After my awayday in London, I arrived back on Saturday evening at The Old Swan in Harrogate in perfect time for a glass of red with Conn Iggulden, Simon Turney, Angus Donald, Harry Sidebottom, Derek Birks and Giles Christian. And what a sparky group that was; Viking axes, Roman ball-bearings and medieval sex!
This was to be a Roman evening and one I had scheduled as a “must attend”. First up was Conn Iggulden in a wide-ranging, often moving and highly entertaining talk about his writing, research and family. His book The Gates of Rome (the start of the Emperor series about Julius Caesar) had engaged me ass soon as I started reading it. Author of the famous/notorious Dangerous Book for Boys, he’s now writing about the War of the Roses.
Next, it was the much anticipated film of the 194 km Romani Walk film from Capua to Rome by Roman authors Ben Kane, Russell Whitfield and Anthony Riches. Russell had talked about it on this blog in May. Now it was the real thing. Hilarious, laddish and moving at times, the three of them toughed it out, following the route taken by the ancients. Foot problems and falling in ditches went hand in hand with admiration for the scenery and a deepening respect for the original Romans. And they fell into character, too: Ben, the wounded veteran, Russ, the moaning squaddie and Tony, the tough, impassive centurion. A real treat, masterminded by Phillip Stevens and narrated by Ian McKellen (or Gandalf, if you will).
Here’s a taster they made when training: http://vimeo.com/99783796
Sunday morning I was entranced by Antonia Hodgson (The Devil in Marshalsea) and colleagues Lucy Lethbridge, Tessa Boase and Dr Pamela Cox talking about women’s work, specifically about those in service or serving in shops. Apart from details of how tough, prestigious or precarious those jobs were, I was particularly struck by how many million women kept the domestic and retail economies going. The panel demonstrated in clear detail how our perception of stereotypes (Upstairs Downstairs, Downton Abbey, The House of Eliot, Mr Selfridge, The Paradise) was a broken one.

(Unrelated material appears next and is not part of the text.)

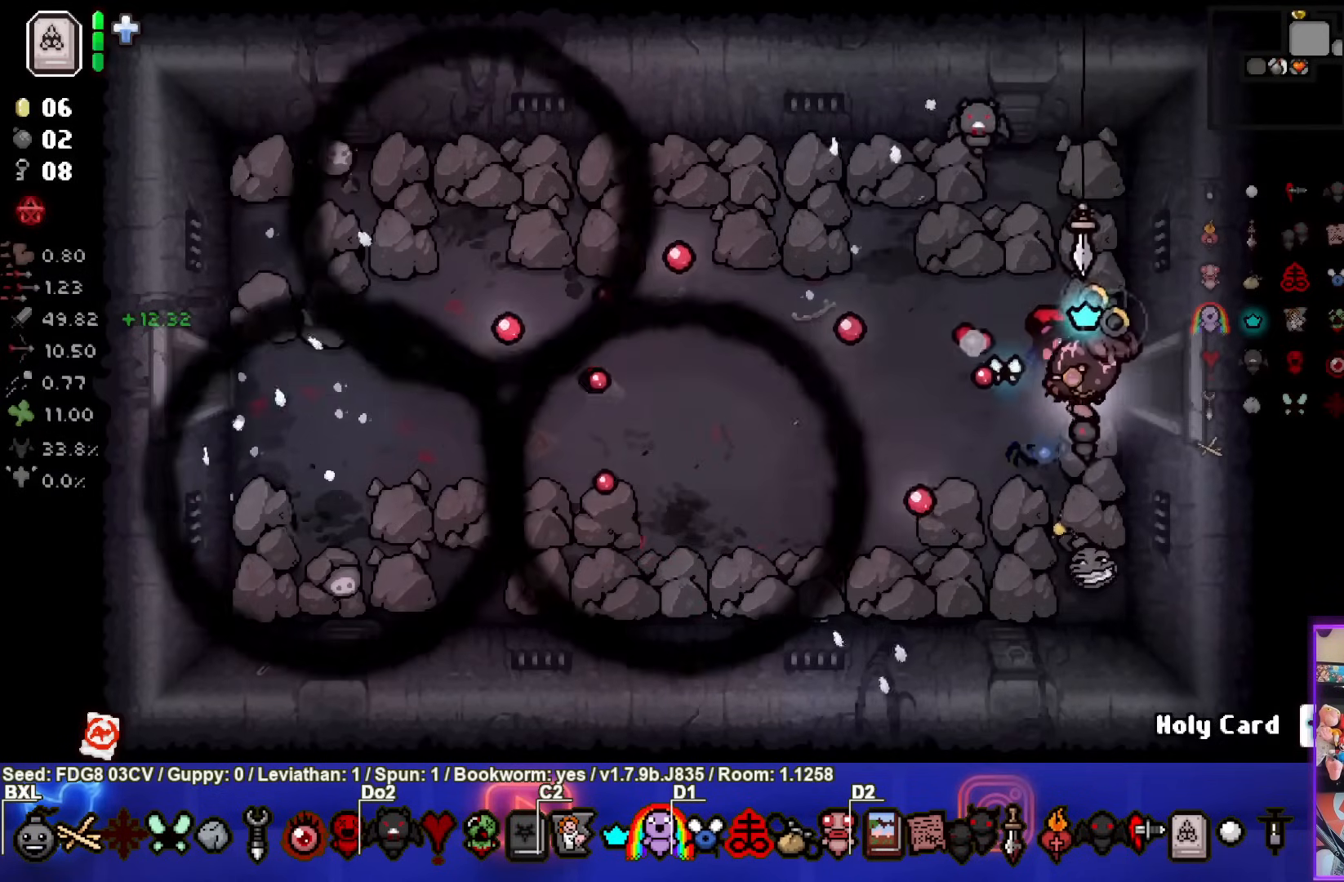
{"buttons": ["SQUARE"], "left_stick": "left", "right_stick": "center", "events": [[33, "left_stick", "center"], [133, "left_stick", "left"]]}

My immediate reaction was to want to find out more. Off to the bookshop…
Another Roman treat followed with writers Simon Scarrow and Harry Sidebottom in conversation. Historical reality, interacting with fans and research flavoured the cheerful banter. I’m a keen fan of Simon’s Macro and Cato, but both writers are renowned for their action-packed tales of Rome where imperial politics were decided as much behind closed doors as during epic battles, and the small people caught in the backlash had to fight to find their power or event survive.
Next, we were deep in the age of blood and poetry with the Vikings of the north with ferocious warriors, intrepid explorers and tough women.
And the weekend ended with debunking myths: Tom Harper, Angus Donald and James Wilde under the chairmanship of William Ryan deconstructed Robin Hood, Templars, Arthur and the Grail and Hereward the Wake.
What a weekend! I have to admit to a certain amount of overstimulated brain as I waved good-bye to Harrogate for another year.